Invest in the name of a non-working wife
The income earned on the money invested or transferred to your spouse is clubbed, but the income received on that income is not. For example, if you bought a house in your wife's name, the rental income from that house, say ₹50,000, will be clubbed. But if the house is in your wife's name, any further income created by investing that ₹50,000 rental revenue will not be taxable.
Loan to your spouse
If you gave your spouse a nominally-interested loan, your income would not include the revenue from the money invested. However, you must ensure that the loan amount and the interest are paid on time.
Gift money to your wife or daughter-in-law before marriage
If your wife/daughter-in-law is unemployed and has no source of income, you can save up to ₹2,50,000. However, it is important to note that this can only be done before marriage. After your marriage, you will be subject to clubbing requirements if you provide money.
Pay rent & save money
If you live with your parents and the property is owned by them, then you can pay the rent and get a housing rent allowance exemption. In addition, if your parents have no other source of income, they may be eligible for further benefits. They will be free from paying income tax since they will fall within the basic exemption limit.

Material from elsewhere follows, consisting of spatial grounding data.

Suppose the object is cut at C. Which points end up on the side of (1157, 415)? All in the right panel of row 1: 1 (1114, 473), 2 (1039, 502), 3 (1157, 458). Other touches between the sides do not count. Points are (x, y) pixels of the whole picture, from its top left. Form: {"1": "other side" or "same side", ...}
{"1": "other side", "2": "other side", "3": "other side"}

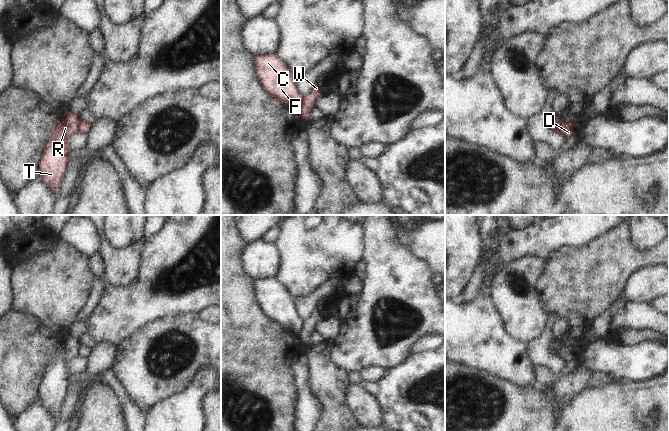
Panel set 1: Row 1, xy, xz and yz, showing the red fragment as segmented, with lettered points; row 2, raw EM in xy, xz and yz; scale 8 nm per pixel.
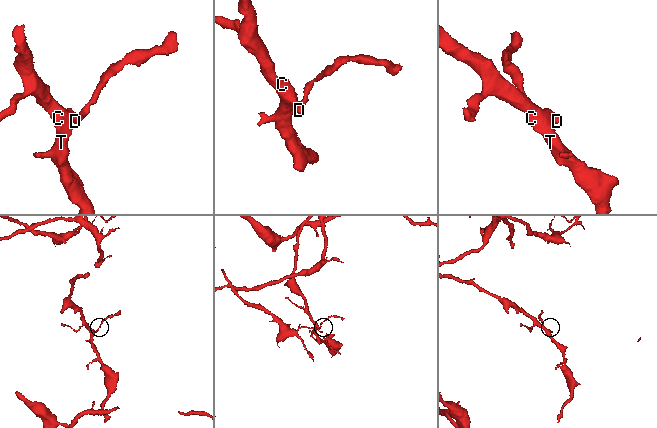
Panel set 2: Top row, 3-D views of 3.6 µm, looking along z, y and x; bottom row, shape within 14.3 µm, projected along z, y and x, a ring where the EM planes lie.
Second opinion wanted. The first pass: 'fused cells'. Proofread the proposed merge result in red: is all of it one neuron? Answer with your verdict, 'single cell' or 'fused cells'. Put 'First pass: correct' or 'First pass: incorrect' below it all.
fused cells
First pass: correct

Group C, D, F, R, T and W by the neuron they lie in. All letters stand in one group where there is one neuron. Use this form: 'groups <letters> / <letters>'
groups C F R T / D W

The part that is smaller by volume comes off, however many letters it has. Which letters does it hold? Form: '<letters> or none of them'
D, W

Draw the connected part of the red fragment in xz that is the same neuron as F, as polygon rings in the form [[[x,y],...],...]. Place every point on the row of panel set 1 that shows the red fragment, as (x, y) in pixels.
[[[275,54],[253,57],[256,75],[264,91],[278,102],[284,102],[297,110],[304,97],[297,89],[294,73]]]

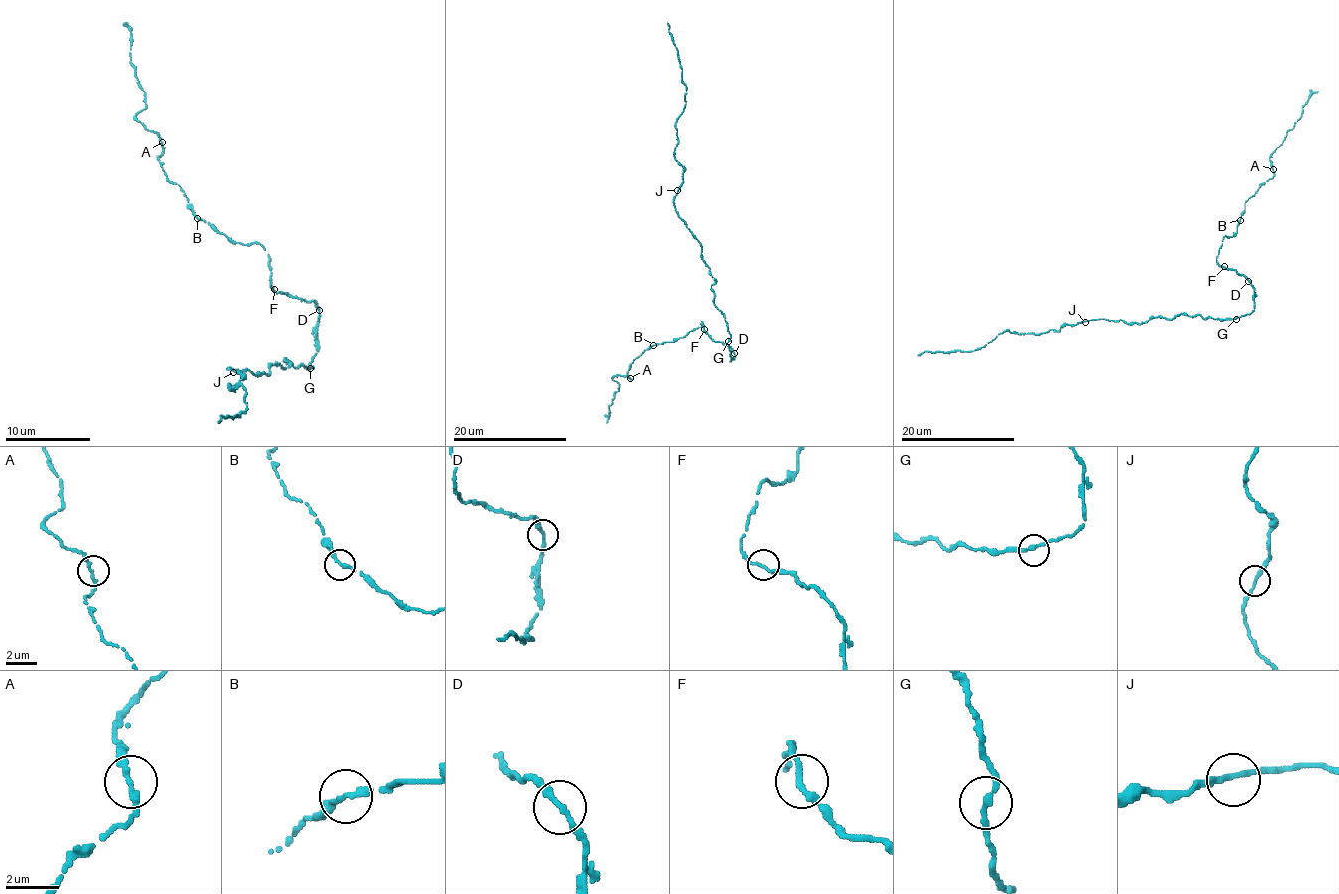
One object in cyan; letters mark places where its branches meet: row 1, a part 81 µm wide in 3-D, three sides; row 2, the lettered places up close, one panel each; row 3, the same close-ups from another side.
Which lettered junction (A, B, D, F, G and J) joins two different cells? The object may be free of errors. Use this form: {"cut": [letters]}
{"cut": []}

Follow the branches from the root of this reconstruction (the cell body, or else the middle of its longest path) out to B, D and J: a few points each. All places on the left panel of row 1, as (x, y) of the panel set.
B: (310, 365), (316, 353), (319, 308), (312, 301), (274, 291), (270, 257), (259, 244), (231, 242), (197, 218)
D: (310, 365), (316, 353), (319, 310)
J: (310, 365), (295, 368), (284, 359), (287, 368), (270, 365), (267, 374), (227, 368), (233, 372)

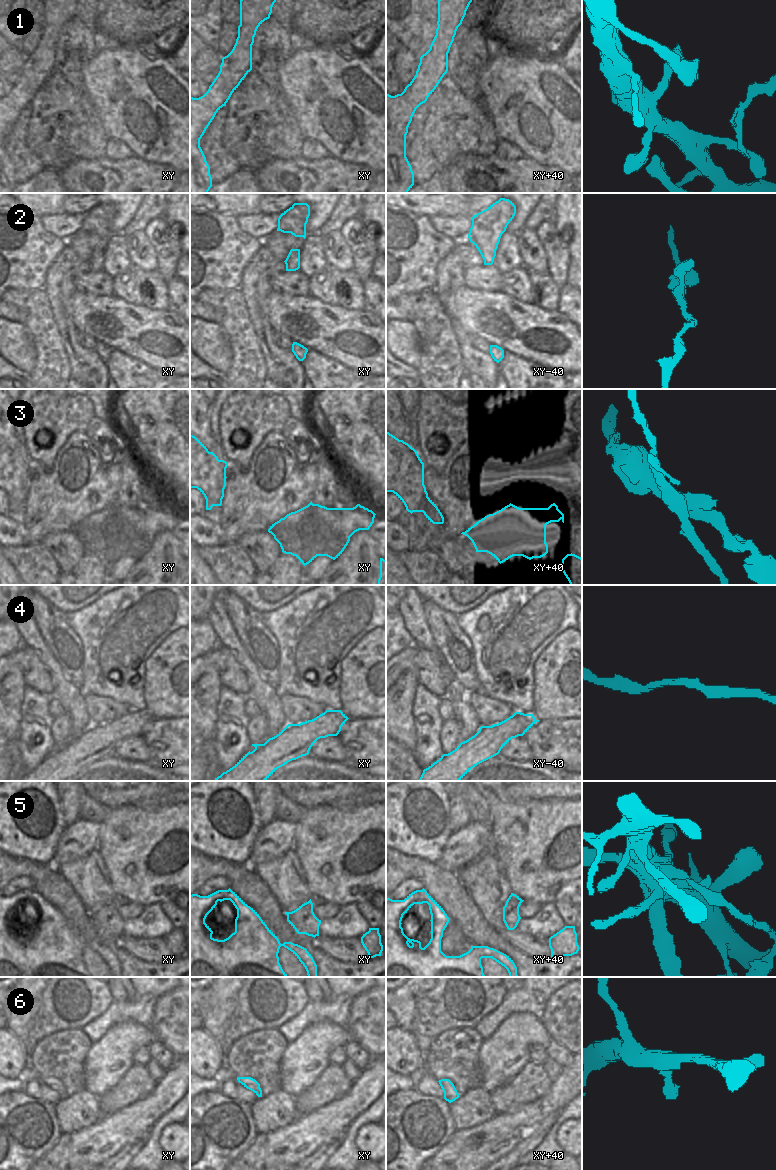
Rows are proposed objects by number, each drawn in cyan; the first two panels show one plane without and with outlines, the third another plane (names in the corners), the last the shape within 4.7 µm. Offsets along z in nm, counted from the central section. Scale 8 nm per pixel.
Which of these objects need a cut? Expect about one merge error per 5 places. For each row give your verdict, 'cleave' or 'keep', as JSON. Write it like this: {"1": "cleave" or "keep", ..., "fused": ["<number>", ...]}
{"1": "keep", "2": "keep", "3": "cleave", "4": "keep", "5": "cleave", "6": "keep", "fused": ["3", "5"]}

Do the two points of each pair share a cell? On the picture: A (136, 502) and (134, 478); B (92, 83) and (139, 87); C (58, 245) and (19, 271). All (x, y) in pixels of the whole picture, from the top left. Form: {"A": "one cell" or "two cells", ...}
{"A": "one cell", "B": "one cell", "C": "one cell"}

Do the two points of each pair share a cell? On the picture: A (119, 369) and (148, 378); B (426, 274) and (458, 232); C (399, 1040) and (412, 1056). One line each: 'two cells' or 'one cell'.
A: one cell
B: two cells
C: one cell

Invest in your minor child
To avoid income clubbing, invest for a time that ends when they reach the age of eighteen. Clubbing regulations do not apply to an individual who has crossed eighteen years of age. Only a minor child is subject to clubbing rules.
Proper awareness of the clubbing provisions of income tax act is critical since they directly affect the income of individuals. In this article, we've covered the clubbing of income under the Income Tax Act of 1961. By understanding how the clubbing of income is done, you can take proper measures to avoid clubbing as highlighted in this article.